Ideally you have more than one bottle so you open them every six
months or so because they do go through the dumb phase. Having said
that I started tasting and buying wines in the seventies. So the philosophy was cellar the wines.
Tasting them young unless you can
tell how they will age does not do
the wine justice. They used to refer to it as the rape of the wine. However the world has changed. So you build a cellar so there are wines to drink now. Oh yes Zinfandel's do age.

Asher said...

"Is that weird, to invest 12 years in a wine that I've never before tasted?"

For most Barolo and Barbaresco (putting aside the spoofy wines that are deliberately made for early consumption), 12 years aging is a no-brainer.

Personally, I buy in threes and fours as a minimum, so that I can try one bottle now, a second in two or three years, and another bottle or two more long term, and thus experience the evolution. I recognize that that may not be possible with "splurge" wines, but that's the ideal.

Sheila said...

They are called futures. Yes you can taste the wines however when
very young what is it telling you.
Drank many Bordeaux and Chateauneuf du pape young told me nothing. So read the reviews of people you trust.
Or know the wine will develop like my Chateau Fortia 2004. Did I taste it yes at a wine tasting was it drinkable no. Will it develop yes cellar tracks is a good place to see how it is developing. So yes
invest in a wine cellar however never think how a young wine is
tasting now is all it potential.

Mad Doc said...

Brook--Your writings are great, and I share many of your wine interests. I used to worry about this, I have been buying wine since the 80's. Then you could get at auction 10-15yr bottles, good provenance, known vintages and producers, cheaper than current releases. Imagine that. So i did things backwards as well.

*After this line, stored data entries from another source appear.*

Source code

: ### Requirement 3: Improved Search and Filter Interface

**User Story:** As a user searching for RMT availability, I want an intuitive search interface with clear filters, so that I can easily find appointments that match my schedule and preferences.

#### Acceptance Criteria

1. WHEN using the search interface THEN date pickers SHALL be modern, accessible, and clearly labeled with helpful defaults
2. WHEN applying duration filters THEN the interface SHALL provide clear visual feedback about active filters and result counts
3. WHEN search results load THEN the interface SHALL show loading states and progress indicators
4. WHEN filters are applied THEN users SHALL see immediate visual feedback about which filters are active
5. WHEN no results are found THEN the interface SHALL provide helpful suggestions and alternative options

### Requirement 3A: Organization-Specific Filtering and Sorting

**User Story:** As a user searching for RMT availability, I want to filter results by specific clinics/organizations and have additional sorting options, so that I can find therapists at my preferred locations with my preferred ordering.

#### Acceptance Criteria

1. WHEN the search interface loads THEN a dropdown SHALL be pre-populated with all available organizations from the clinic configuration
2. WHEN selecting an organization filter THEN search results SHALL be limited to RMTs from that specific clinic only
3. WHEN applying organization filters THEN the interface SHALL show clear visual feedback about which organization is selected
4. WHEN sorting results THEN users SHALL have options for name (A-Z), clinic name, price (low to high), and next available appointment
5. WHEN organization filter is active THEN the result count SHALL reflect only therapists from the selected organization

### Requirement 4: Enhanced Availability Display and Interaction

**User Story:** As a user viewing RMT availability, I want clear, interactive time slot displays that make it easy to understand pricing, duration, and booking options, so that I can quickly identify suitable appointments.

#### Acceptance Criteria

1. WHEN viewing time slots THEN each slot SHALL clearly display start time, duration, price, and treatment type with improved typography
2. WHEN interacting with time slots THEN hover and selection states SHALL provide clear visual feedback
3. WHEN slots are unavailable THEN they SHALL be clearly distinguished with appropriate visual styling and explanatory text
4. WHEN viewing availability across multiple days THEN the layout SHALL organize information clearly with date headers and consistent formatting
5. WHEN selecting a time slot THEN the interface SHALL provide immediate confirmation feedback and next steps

So now for going forward I bough cases, 1 bottle, and the usual 3-4 bottle lots, kept them usually a min of 10 yrs before opening. I have learned a lot. Yes there is a dumb stage, is it the wine or my particular dumb state of mind the day I drink? I think both but I am very convinced that extrinsic factors heavily influence. The one thing that has been most rewarding is having a before and after on a wine that transforms. But for sure, you never have enough of the best, you hold 3 or 4 bottles that probably were cooked when you acquired them, and there is always a great bottle ready to be acquired somewhere, and usually for a good price.

Last point--Burgundy has always been the most hit or miss for me. Bad bottles, greatest vintage variation, wrong timing on pulling the cork on those precious few that i have bought, and always so expensive. So I have basically given up on the region. For perspective the best memories were my JAcky Truchot 85s, and my Pousse Volnays from 90. Most of my burgundy acquisitions were from great vintages, and even then its been a mixed bag. I have been jazzed most with my 83 Amarones, Ancient JJ Prums, and all Loire from 88-96.